------ SOURCE PASSAGE
# making your own Atlas "Snap Track" curves...



## tooter (Feb 26, 2010)

Here's two curves made by converting Atlas flex track into preformed Atlas Snap Track... 










When connected, they form a 10 inch radius circle...










I put three screws into a scrap block of wood, removed the free rail in the flex track, pushed it through the screws to form it into a curly que, then reinstalled it into the flex track ties. Now it holds the curve all by itself just like a piece of Atlas Snap Track! 

Then I simply trimmed the ends, and put on connecter ties so that the curve track will accept regular Atlas rail joiners. 

Couldn't resist running a little train on it... 





 
Greg


----------



## concretepumper (Jan 2, 2011)

The track is cool but your shorty Train is the best ever.   :thumbsup: :thumbsup: 

I hesitate to use the term cute here with you guys! Lol.


----------



## tjcruiser (Jan 10, 2010)

Greg,

I love your flex track prebend trick.

Refresh my memory, though ... Do you orient the track with the "free rail" on the outside of the circle (or curve), or on the inside? And whatever way, why one vs. the other?

(I know we discussed this in the past, but I forget the rationale ... getting old/dizzy on my end!)

TJ


----------



## Massey (Apr 16, 2011)

tjcruiser said:


> (getting old/dizzy on my end!)
> 
> TJ


I think it was watching that speedy little train running around that loop. 

Looks good!

Putting the pre-bent rail to the outside would make a tighter radius than if it was on the inside. So I guess it would have to depend on what you want for a radius.

Now if you are doing normal flex track methods then you want the free rail to the inside so you can trim it properly to mate with the next track.

Massey


----------



## tooter (Feb 26, 2010)

tjcruiser said:


> Greg,
> 
> I love your flex track prebend trick.


Hey tj, 

I can't claim the idea. I got it from the Gn15 Brits, who are some of the most meticulously creative modellers I've ever seen.



> Refresh my memory, though ... Do you orient the track with the "free rail" on the outside of the circle (or curve), or on the inside? And whatever way, why one vs. the other?
> 
> (I know we discussed this in the past, but I forget the rationale ... getting old/dizzy on my end!)
> 
> TJ


I put the curved free rail on the inside so that the ties are compressed instead of stretched.


----------



## tooter (Feb 26, 2010)

Massey said:


> I think it was watching that speedy little train running around that loop.
> 
> Looks good!
> 
> Putting the pre-bent rail to the outside would make a tighter radius than if it was on the inside. So I guess it would have to depend on what you want for a radius.


An excellent point, Massey! :thumbsup:

I didn't even consider that. I put the prebent rail in the inside, so the tie compression limited the amount of curve to a 10 inch radius, even though the bent rail was almost three circles before tie insertion.





> Now if you are doing normal flex track methods then you want the free rail to the inside so you can trim it properly to mate with the next track.
> 
> Massey


Yes, and I ended up trimming both rails to get the ends square, as any change in the curve changes the ends' alignment.

I'm going to have to try some your way, as I'd like to run even smaller radii.
------------
PROBLEM REQUIREMENTS —
Answer these questions from the thread on making Atlas Snap Track curves:
1. What size circle do the two converted curves form when connected?
2. How many screws were placed in the scrap block of wood to shape the free rail?
3. From whom does the original poster say the prebend idea came?
------ RECORD EXTRACTS
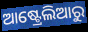
ଆଷ୍ଟ୍ରେଲିଆରୁ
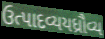
ઉત્પાદવ્યયધ્રૌવ્ય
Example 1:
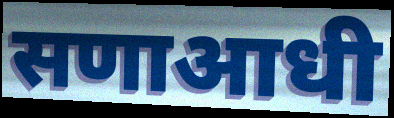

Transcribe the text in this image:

सणाआधी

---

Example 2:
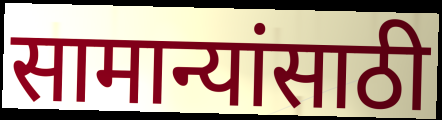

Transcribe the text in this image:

सामान्यांसाठी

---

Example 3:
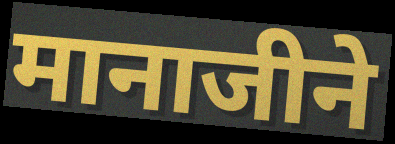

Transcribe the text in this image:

मानाजीने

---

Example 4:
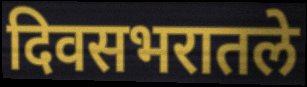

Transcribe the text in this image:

दिवसभरातले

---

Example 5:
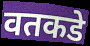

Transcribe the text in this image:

वतकडे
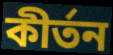
কীৰ্তন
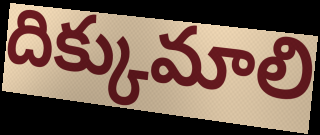
దిక్కుమాలి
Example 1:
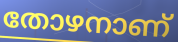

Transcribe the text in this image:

തോഴനാണ്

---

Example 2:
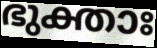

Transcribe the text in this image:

ഭുക്താഃ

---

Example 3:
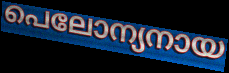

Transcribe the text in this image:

പെലോന്യനായ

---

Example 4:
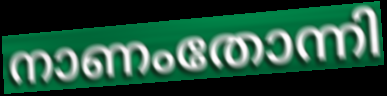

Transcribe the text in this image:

നാണംതോന്നി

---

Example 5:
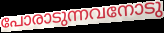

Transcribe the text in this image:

പോരാടുന്നവനോടു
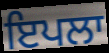
ਇਪਲਾ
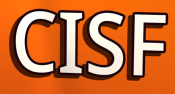
CISF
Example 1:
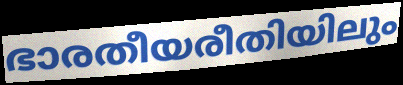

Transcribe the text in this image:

ഭാരതീയരീതിയിലും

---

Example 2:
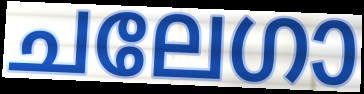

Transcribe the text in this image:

ചലേഗാ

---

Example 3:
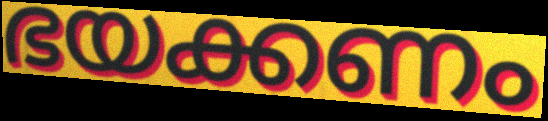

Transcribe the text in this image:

ഭയക്കണം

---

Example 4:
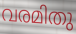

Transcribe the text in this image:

വരമിതു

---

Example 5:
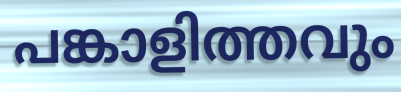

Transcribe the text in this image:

പങ്കാളിത്തവും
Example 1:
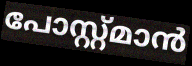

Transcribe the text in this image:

പോസ്റ്റ്മാൻ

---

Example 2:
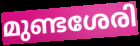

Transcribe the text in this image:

മുണ്ടശേരി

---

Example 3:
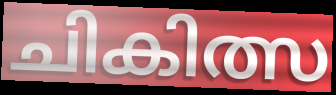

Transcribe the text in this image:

ചികിത്സ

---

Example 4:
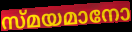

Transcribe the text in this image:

സ്മയമാനോ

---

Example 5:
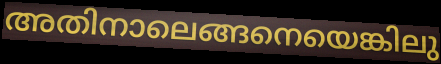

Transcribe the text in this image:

അതിനാലെങ്ങനെയെങ്കിലു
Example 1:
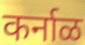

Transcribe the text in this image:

कर्नाळ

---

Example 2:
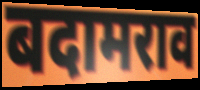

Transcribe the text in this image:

बदामराव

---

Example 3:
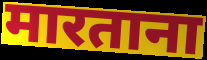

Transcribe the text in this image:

मारताना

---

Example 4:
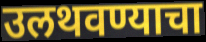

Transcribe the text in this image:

उलथवण्याचा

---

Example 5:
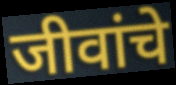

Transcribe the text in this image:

जीवांचे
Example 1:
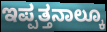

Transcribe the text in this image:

ಇಪ್ಪತ್ತನಾಲ್ಕೂ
------------
FULL RESPONSE —
1. A 10 inch radius circle.
2. Three.
3. The Gn15 Brits.